The Xbox Game Preview program has brought out some interesting advance looks at some unexpected titles, and one of the most exciting just recently arrived. It's "Ark: Survival Evolved," and console gamers are getting their first taste of a game that may well be a better Minecraft than Minecraft itself.
If you haven't tried this game yet--and console gamers can get a time-defined trial, about an hour, I think, at no charge--you should. Players wake up on an unfamiliar stretch of beach with a strange gem set into their forearms. While the beach itself is beautiful, strewn with stones, trees, rocks, bushes and shrubs aplenty, it's also clearly hazardous, populated with dinosaurs and stranger things. The first time you see a dodo bird run by--turns out they're both tasty and easy to kill--you know you're not in Kansas any more, if you ever really were. Now, you've got to survive the island as best you can, for as long as you can, making items from the native material and making yourself the island's new alpha predator.
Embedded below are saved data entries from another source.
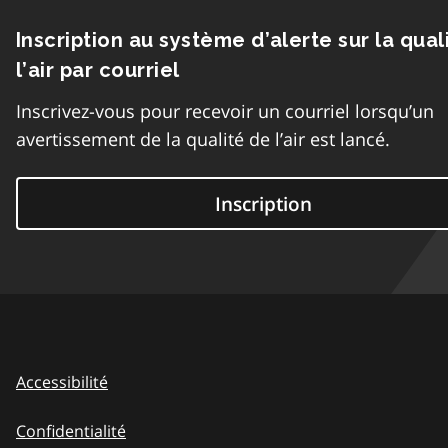
Inscription au système d’alerte sur la qual
l’air par courriel
Inscrivez-vous pour recevoir un courriel lorsqu’un
avertissement de la qualité de l’air est lancé.
Inscription
Accessibilité
Confidentialité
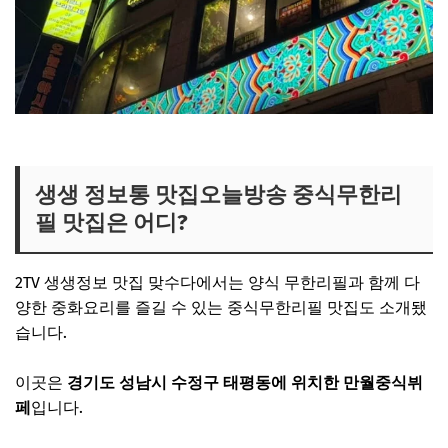
생생정보 양식무한리필집 보러가기
생생 정보통 맛집오늘방송 중식무한리
필 맛집은 어디?
2TV 생생정보 맛집 맞수다에서는 양식 무한리필과 함께 다
양한 중화요리를 즐길 수 있는 중식무한리필 맛집도 소개됐
습니다.
이곳은
경기도 성남시 수정구 태평동에 위치한 만월중식뷔
페
입니다.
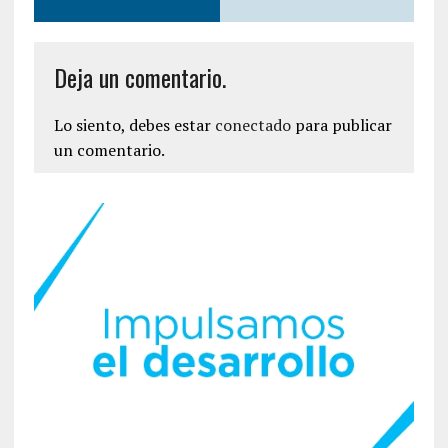
Deja un comentario.
Lo siento, debes estar
conectado
para publicar
un comentario.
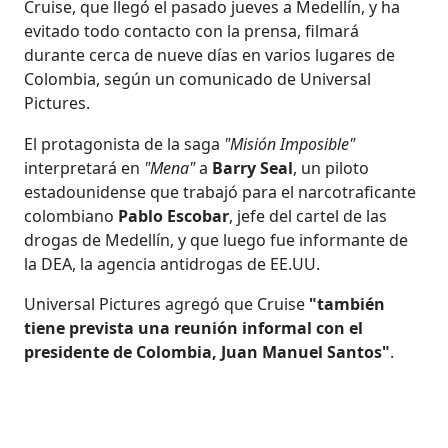
Cruise, que llegó el pasado jueves a Medellín, y ha
evitado todo contacto con la prensa, filmará
durante cerca de nueve días en varios lugares de
Colombia, según un comunicado de Universal
Pictures.
El protagonista de la saga
"Misión Imposible"
interpretará en
"Mena"
a
Barry Seal
, un piloto
estadounidense que trabajó para el narcotraficante
colombiano
Pablo Escobar
, jefe del cartel de las
drogas de Medellín, y que luego fue informante de
la DEA, la agencia antidrogas de EE.UU.
Universal Pictures agregó que Cruise
"también
tiene prevista una reunión informal con el
presidente de Colombia, Juan Manuel Santos"
.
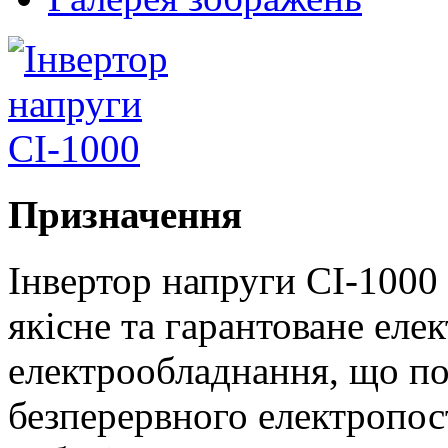
Призначення
Інвертор напруги СІ-1000
якісне та гарантоване еле
електрообладнання, що по
безперервного електропост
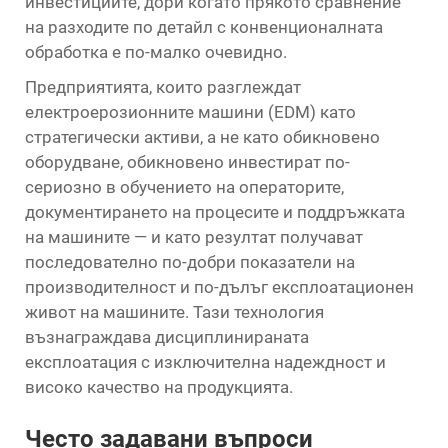
инвестициите, дори когато прякото сравнение
на разходите по детайл с конвенционалната
обработка е по-малко очевидно.
Предприятията, които разглеждат
електроерозионните машини (EDM) като
стратегически активи, а не като обикновено
оборудване, обикновено инвестират по-
сериозно в обучението на операторите,
документирането на процесите и поддръжката
на машините — и като резултат получават
последователно по-добри показатели на
производителност и по-дълъг експлоатационен
живот на машините. Тази технология
възнаграждава дисциплинираната
експлоатация с изключителна надеждност и
високо качество на продукцията.
Често задавани въпроси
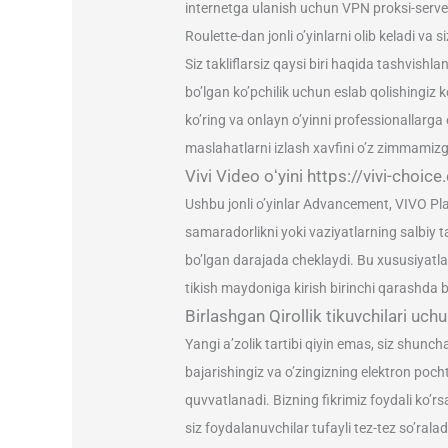
internetga ulanish uchun VPN proksi-serveri
Roulette-dan jonli o’yinlarni olib keladi va 
Siz takliflarsiz qaysi biri haqida tashvishl
bo’lgan ko’pchilik uchun eslab qolishingiz
ko’ring va onlayn o’yinni professionallarg
maslahatlarni izlash xavfini o’z zimmamizg
Vivi Video oʻyini https://vivi-choi
Ushbu jonli o’yinlar Advancement, VIVO Pla
samaradorlikni yoki vaziyatlarning salbiy t
bo’lgan darajada cheklaydi. Bu xususiyatlar 
tikish maydoniga kirish birinchi qarashda b
Birlashgan Qirollik tikuvchilari uchu
Yangi a’zolik tartibi qiyin emas, siz shunc
bajarishingiz va o’zingizning elektron poch
quvvatlanadi. Bizning fikrimiz foydali ko’r
siz foydalanuvchilar tufayli tez-tez so’ra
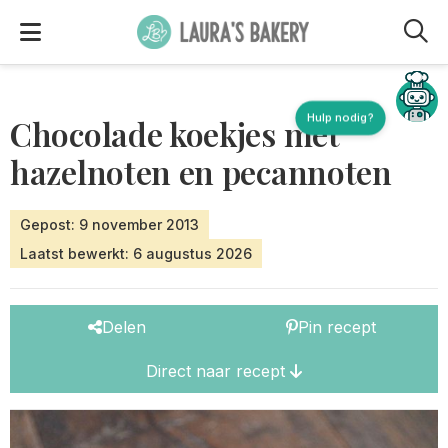
M
Hulp nodig?
Chocolade koekjes met
hazelnoten en pecannoten
Gepost: 9 november 2013
Laatst bewerkt: 6 augustus 2026
Delen
Pin recept
Direct naar recept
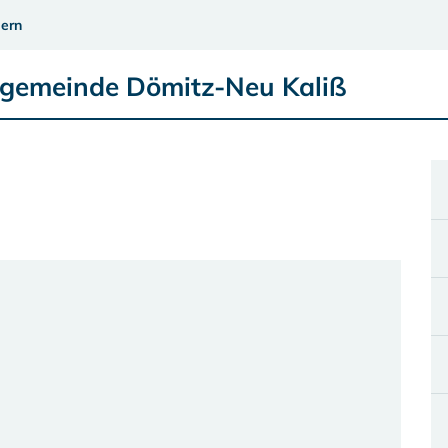
ern
ngemeinde Dömitz-Neu Kaliß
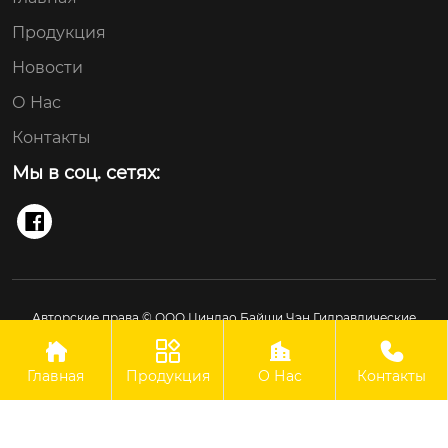
Продукция
Новости
О Нас
Контакты
Мы в соц. сетях:

Авторские права © ООО Циндао Байши Чэн Гидравлические
Технологии Применение




Главная
Продукция
О Нас
Контакты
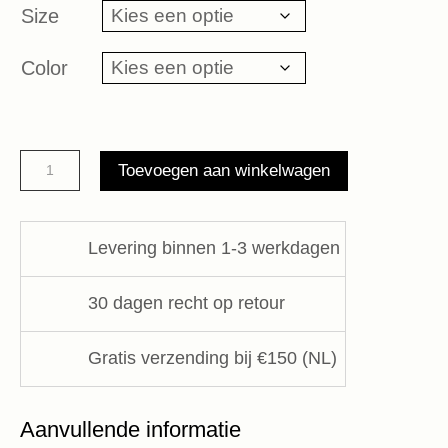
Size
Color
Philis
Toevoegen aan winkelwagen
sweater
JC
Sophie
Levering binnen 1-3 werkdagen
aantal
30 dagen recht op retour
Gratis verzending bij €150 (NL)
Aanvullende informatie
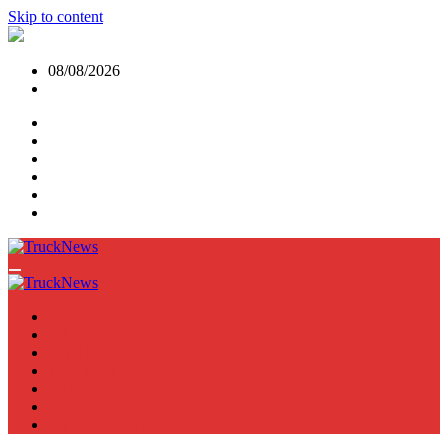
Skip to content
08/08/2026
NEWS
TRUCK
E-TRUCKS
TRAILER
VAN
BUS
TN PODCAST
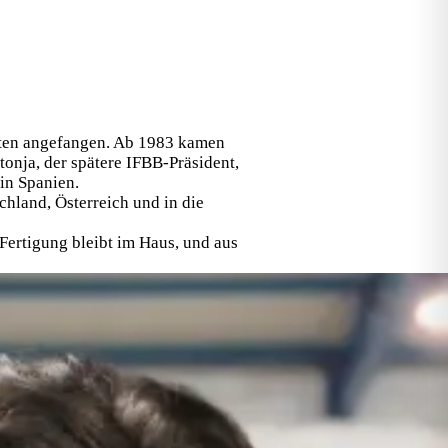
atten angefangen. Ab 1983 kamen
tonja, der spätere IFBB-Präsident,
in Spanien.
hland, Österreich und in die
Fertigung bleibt im Haus, und aus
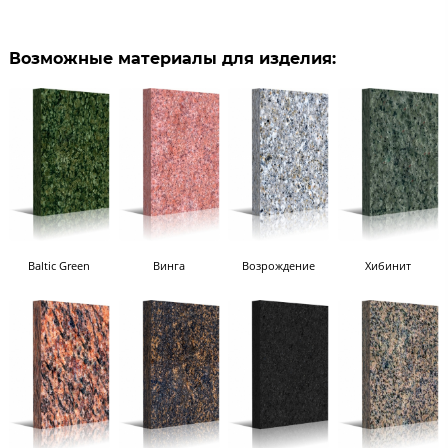
Возможные материалы для изделия:
Baltic Green
Винга
Возрождение
Хибинит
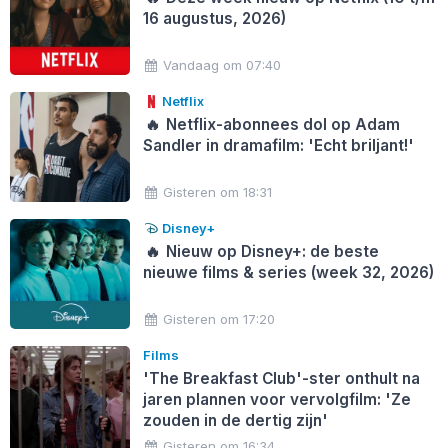
16 augustus, 2026)
Vandaag om 07:40
Netflix
🔥
Netflix-abonnees dol op Adam
Sandler in dramafilm: 'Echt briljant!'
Gisteren om 18:31
Disney+
🔥
Nieuw op Disney+: de beste
nieuwe films & series (week 32, 2026)
Gisteren om 17:20
Films
'The Breakfast Club'-ster onthult na
jaren plannen voor vervolgfilm: 'Ze
zouden in de dertig zijn'
Gisteren om 16:34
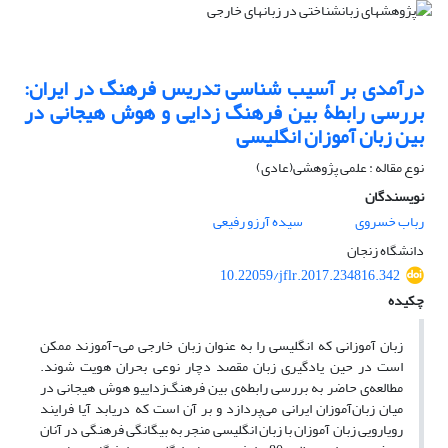
درآمدی بر آسیب شناسی تدریس فرهنگ در ایران:
بررسی رابطۀ بین فرهنگ زدایی و هوش هیجانی در
بین زبان آموزان انگلیسی
نوع مقاله : علمی پژوهشی(عادی)
نویسندگان
رباب خسروی
سیده آرزو رفیعی
دانشگاه زنجان
10.22059/jflr.2017.234816.342
چکیده
زبان آموزانی که انگلیسی را به عنوان زبان خارجی می-آموزند ممکن
است در حین یادگیری زبان مقصد دچار نوعی بحران هویت شوند.
مطالعه‌ی حاضر به بررسی رابطه‌ی بین فرهنگ‌زداییو هوش هیجانی در
میان زبان‌آموزان ایرانی می‌پردازد و بر آن است که دریابد آیا فرایند
رویارویی زبان آموزان با زبان انگلیسی منجر به بیگانگی فرهنگی در آنان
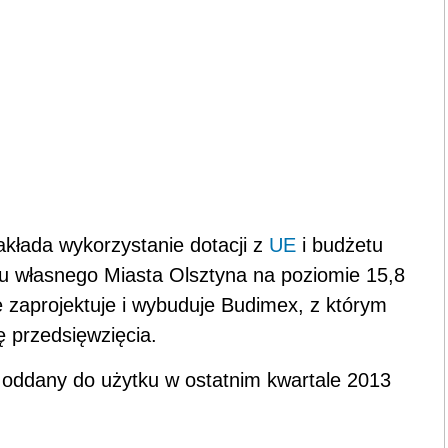
akłada wykorzystanie dotacji z
UE
i budżetu
du własnego Miasta Olsztyna na poziomie 15,8
ę zaprojektuje i wybuduje Budimex, z którym
ę przedsięwzięcia.
 oddany do użytku w ostatnim kwartale 2013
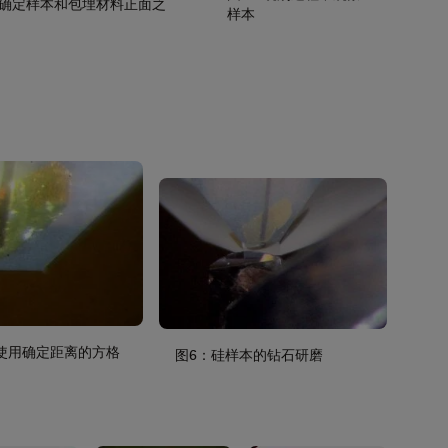
以确定样本和包埋材料正面之
样本
使用确定距离的方格
图6：硅样本的钻石研磨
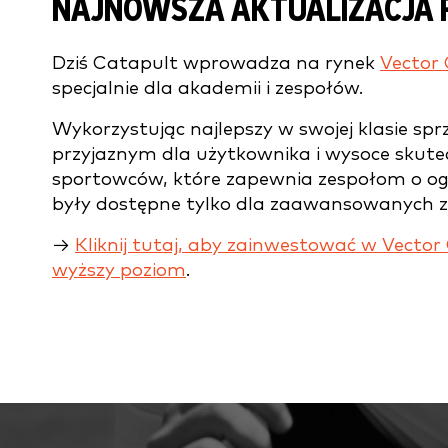
NAJNOWSZA AKTUALIZACJA 
Dziś Catapult wprowadza na rynek
Vector
specjalnie dla akademii i zespołów.
Wykorzystując najlepszy w swojej klasie sprz
przyjaznym dla użytkownika i wysoce sku
sportowców, które zapewnia zespołom o ogr
były dostępne tylko dla zaawansowanych 
→
Kliknij tutaj, aby zainwestować w Vector
wyższy poziom
.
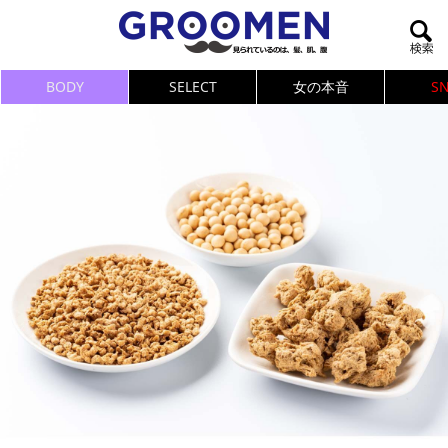
BODY
SELECT
女の本音
S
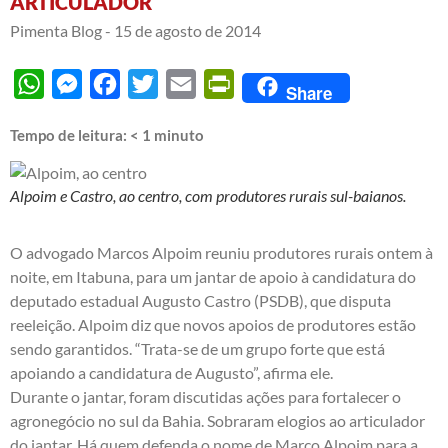
ARTICULADOR
Pimenta Blog -
15 de agosto de 2014
WhatsApp
Messenger
Facebook
Twitter
Email
PrintFriendly
Share
Tempo de leitura:
< 1
minuto
Alpoim e Castro, ao centro, com produtores rurais sul-baianos.
O advogado Marcos Alpoim reuniu produtores rurais ontem à
noite, em Itabuna, para um jantar de apoio à candidatura do
deputado estadual Augusto Castro (PSDB), que disputa
reeleição. Alpoim diz que novos apoios de produtores estão
sendo garantidos. “Trata-se de um grupo forte que está
apoiando a candidatura de Augusto”, afirma ele.
Durante o jantar, foram discutidas ações para fortalecer o
agronegócio no sul da Bahia. Sobraram elogios ao articulador
do jantar. Há quem defenda o nome de Marco Alpoim para a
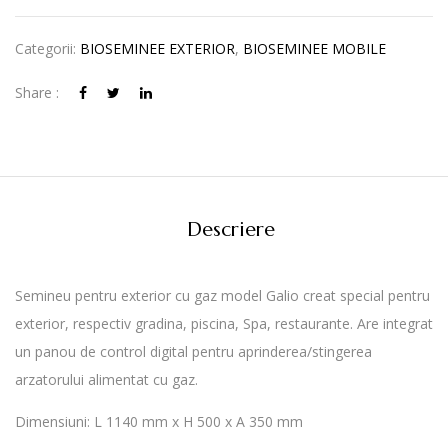
Categorii:
BIOSEMINEE EXTERIOR
,
BIOSEMINEE MOBILE
Share :
Descriere
Semineu pentru exterior cu gaz model Galio creat special pentru
exterior, respectiv gradina, piscina, Spa, restaurante. Are integrat
un panou de control digital pentru aprinderea/stingerea
arzatorului alimentat cu gaz.
Dimensiuni: L 1140 mm x H 500 x A 350 mm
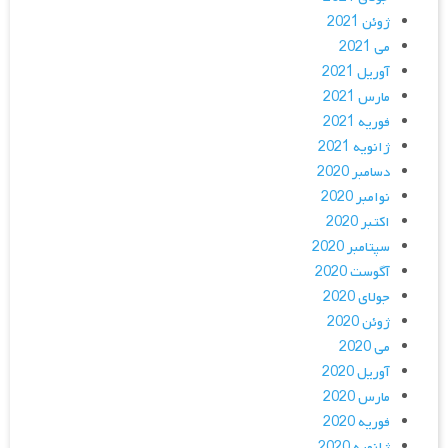
ژوئن 2021
می 2021
آوریل 2021
مارس 2021
فوریه 2021
ژانویه 2021
دسامبر 2020
نوامبر 2020
اکتبر 2020
سپتامبر 2020
آگوست 2020
جولای 2020
ژوئن 2020
می 2020
آوریل 2020
مارس 2020
فوریه 2020
ژانویه 2020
You'll accomplish this via leveling up, a process done by collecting, killing, and making things. Successfully leveling up gives you engram points, which you can put toward the invention of a variety of materials from spears to flare guns to narcotics. The longer you live, the more you learn, and the better placed you are to reach alpha predator status.
The game is much like Minecraft with far better graphics and a deeply ingrained survival bent. I found myself quickly growing fond of gathering materials and discovering more of the island in which I found myself so thoroughly embedded. That's not to say there weren't problems. It would have been nice to know what I was fighting and how likely it was to kill me. It would have been nice if a respawn hadn't cost me everything I built and everything I'd crafted. The tech tree could grow a little faster; when I'm still at pointy-stick tech after three hours of play and rejoicing when I find a slingshot in a supply crate, something's gone wrong. Later, I discovered some difficulty sliders that helped, but it still took a long time to get to metal tools, and longer still to get the necessary metal to make them.
Still though, it's one of the most novel games I've played in a long time, and it's a great deal of fun. It actually got me to turn my attention away from Fallout 4, and that's a feat in and of itself. What will Microsoft bring our way next with the Xbox Game Preview? Only time will tell, but man, it's been great so far.